Enterprises that expect to reap hefty savings simply as a result of assumed lower employee costs provided by offshore IT outsourcing services will be sadly disappointed, according to a survey of more than 5,000 corporate executives around the globe.
The 2005 Offshore Outsourcing Research Report, produced by Ventoro LLC, an outsourcing consulting and market research company based in Portland, Ore., found that only 9 percent of any cost shavings from offshore outsourcing was the result of lower overseas labor costs.
Overall, the report, which was publicly released this week, found that the cost savings from offshore outsourcing was not the 35 percent to 40 percent or even higher that many corporations assumed they would gain went they decided to go overseas, said Phillip Hatch, Ventoro president.
Hatch, who prior to founding Ventoro two years ago, worked as a market researcher and executive with Luxsoft, a Russia-based outsourcing company, said that one of the key reasons why outsourcing programs fail is because customers have absurdly unrealistic expectations about cost savings.

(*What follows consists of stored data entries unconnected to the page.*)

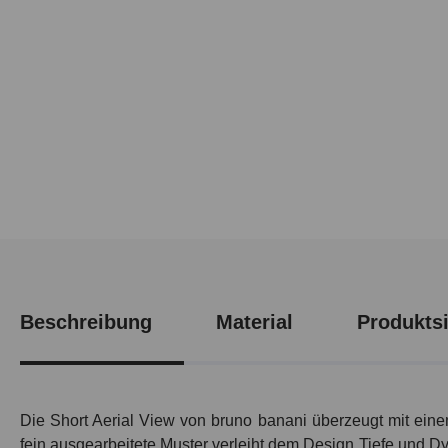
Beschreibung
Material
Produktsi
Die Short Aerial View von bruno banani überzeugt mit einem 
fein ausgearbeitete Muster verleiht dem Design Tiefe und D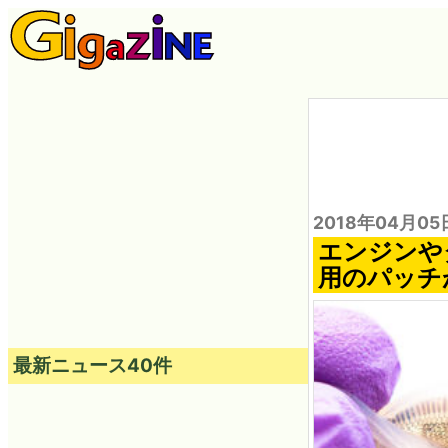
2018年04月05
エンジンや
用のパッチ
最新ニュース40件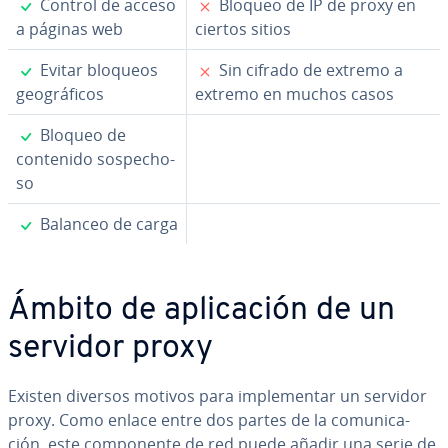
✓
✗
Control de acceso
Bloqueo de IP de proxy en
a páginas web
ciertos sitios
✓
✗
Evitar bloqueos
Sin cifrado de extremo a
geo­grá­fi­cos
extremo en muchos casos
✓
Bloqueo de
contenido so­s­pe­cho­
so
✓
Balanceo de carga
Ámbito de apli­ca­ción de un
servidor proxy
Existen diversos motivos para im­ple­me­n­tar un servidor
proxy. Como enlace entre dos partes de la co­mu­ni­ca­
ción, este co­m­po­ne­n­te de red puede añadir una serie de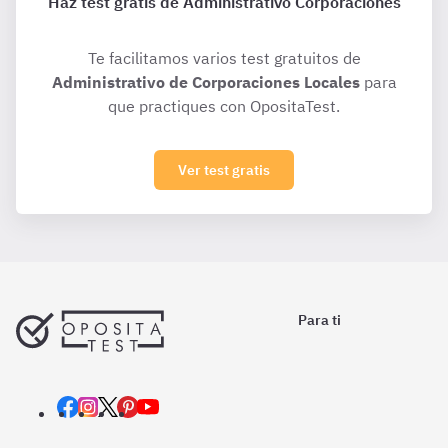
Haz test gratis de Administrativo Corporaciones
Te facilitamos varios test gratuitos de
Administrativo de Corporaciones Locales
para
que practiques con OpositaTest.
Ver test gratis
Para ti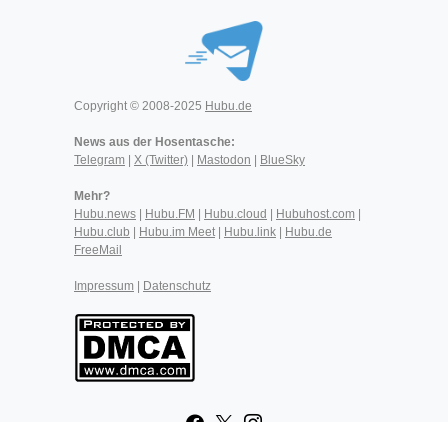
Copyright © 2008-2025
Hubu.de
News aus der Hosentasche:
Telegram
|
X (Twitter)
|
Mastodon
|
BlueSky
Mehr?
Hubu.news
|
Hubu.FM
|
Hubu.cloud
|
Hubuhost.com
|
Hubu.club
|
Hubu.im Meet
|
Hubu.link
|
Hubu.de
FreeMail
Impressum
|
Datenschutz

It was not unheard of, Hatch said, for customers to go into an offshore outsource engagement expecting to received 80 percent cost savings.
Instead, the Ventoro survey found that savings averaged slightly less than 10 percent for all the offshore outsourcing projects that Ventoro reviewed, Hatch said.
The average cost savings increased to 19 percent when Ventoro excluded offshore engagements that were deemed to be a failure by executives or engagements that didn’t have a prior baseline to compare cost savings.
However, the report concluded that cost savings of 30 percent is a realistic target for well planned and managed offshore outsourcing projects.
“The big reason why people achieve cost savings is not because of low-cost hourly cost of labor,” Hatch said.
Instead, the savings is coming from the quality of the systems that the offshore outsourcing and software development firms are producing, he said.
“The sophistication and execution of offshore firms is very good at this point,” he said.
Both corporate executives and even the vendors have to get away from the notion that per-seat costs or overall employee costs are what is going to generate savings or return on investment from an offshore outsourcing program, said Hatch.
The survey found that 46 percent of the cost saving was generated from process improvement that resulted from the outsourcing project and 45 percent from the quality of the system or service provided, according to Hatch.
However, generating any cost savings proved difficult for more than 50 percent of the offshore engagements that Ventoro reviewed.
The survey found that 28 percent of the offshore outsourcing or offshore development project actually increased costs and 25 percent did not generate any significant savings.